Some of the slips the earthquake caused on the picturesque coastal highway are 300 metres high. Photo / Mark Mitchell
It's a big job, whichever way you cut it.
Reclining at a picnic table in front of his beachfront Rakautara home, welder and amateur videographer Barry Campbell has a frontrow seat to watch the action.
Five helicopters buzz like dragonflies, tailing monsoon buckets. They drop hundreds of litres of seawater from the sparkling ocean, internationally-famed for its blue whales and dolphins, onto the giant landslides blocking State Highway One north of Kaikoura.
Boulders tumble down the cliffsides. A rock the size of a softball, one geotech engineer tells me, can gather enough momentum to crash through a digger cab.

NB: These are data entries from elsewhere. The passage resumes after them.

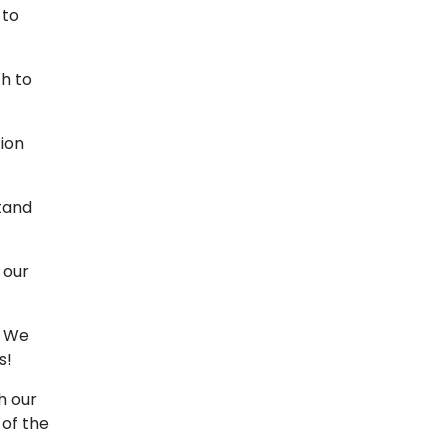
 to
h to
ion
stand
 our
. We
s!
h our
 of the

And there are diggers everywhere, picking, raking, grading the debris on nine massive landslips that were created by the magnitude-7.8 earthquake of November 14 last year.
Around 350,000 - 400,000 cubic metres of earth came down on a 40km stretch of road between Mangamaunu and Clarence during the violent shaking that also claimed two lives.

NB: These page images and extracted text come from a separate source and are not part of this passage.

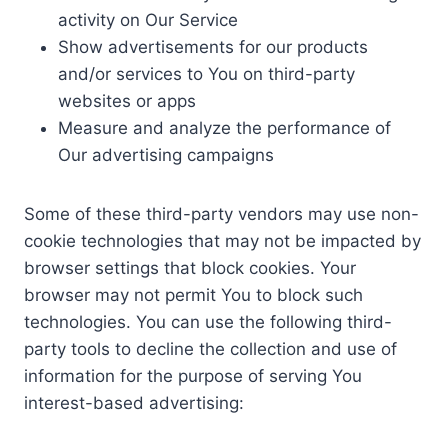
activity on Our Service
Show advertisements for our products
and/or services to You on third-party
websites or apps
Measure and analyze the performance of
Our advertising campaigns
Some of these third-party vendors may use non-
cookie technologies that may not be impacted by
browser settings that block cookies. Your
browser may not permit You to block such
technologies. You can use the following third-
party tools to decline the collection and use of
information for the purpose of serving You
interest-based advertising:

Four months on, the road - State Highway One, the main arterial route linking Picton and Christchurch, the lifeline of the South Island - is a hive of activity.
Working with the choppers and diggers, are engineers, dump truck drivers, abseiling daredevils, arborists, and an array of contractors.
Spotters wearing high vis and hard hats look out for falling dangers, intermingled with the staggeringly beautiful landscape of native bush, resplendent with bird song not drowned out by the usual traffic. Surfers catch curling waves.
Yesterday, orcas chased seals in Half Moon Bay. Workers hope they didn't snare 'Neil the Seal', their friendly flippered visitor.
In a New Zealand first, remote-controlled diggers operate on the most risky sites around Slip 6 and Slip 7, taking out the risk of injury or death.
Cameras have been installed on the "active slips" so officials can remotely keep an eye out in bad weather, without the need to scramble the fuel-thirsty choppers.
Makeshift worksites are dotted along the closed highway, with shipping containers and portacabins making for site offices and smoko rooms.
It's a "top down" approach for the unprecedented $2 billion repair job, New Zealand Transport Agency (NZTA) earthquake recovery manager Steve Mutton said.
Once the helicopters have sluiced loose debris, the abseilers drop in and pick off the rest.
Then diggers create platforms to start peeling off the rocks, dirt, and trees down to near sea level.
"The challenges are huge," Mutton said.
"We're working on massive slips... some 300m high. There's loose rocks, there's rubble coming down all the time so safety is really important for us.
Locals better soon start looking for trains again.
If more than 15mm of rain falls, the sites shut down.
State Highway 1 south of Kaikoura succumbed to downfalls earlier in the week and was out of action for a few days. A 50-tonne monster boulder came crashing down.
But the crews otherwise work around the clock. Only Waitangi Day has resulted in the picturesque strip of highway fall silent this year.
Up until this week, Campbell and the other residents of tiny Rakautara have been trapped between two landslides.
They had to walk through railway tunnels and over seaside boulders to arrive at a makeshift car park before driving into Kaikoura for supplies. Often they used wheelbarrows to ferry their food through the darkened tunnels.
"It was a wee bit of a pain on a bad day, but at least you could do it," Campbell said.
He had been enjoying the peace and quiet, until now. Operations are ramping up.
Mutton is adamant road and rail will be restored by the end of the year.
Campbell, who has filmed hours of helicopter work, marvelling at the skill of the pilots operating in busy airspace and tight areas, reckons they are on track.
"It won't take long," he says.
"Four months have gone already and if they say it's going to take a year, it's not that long to go. We're happy with it."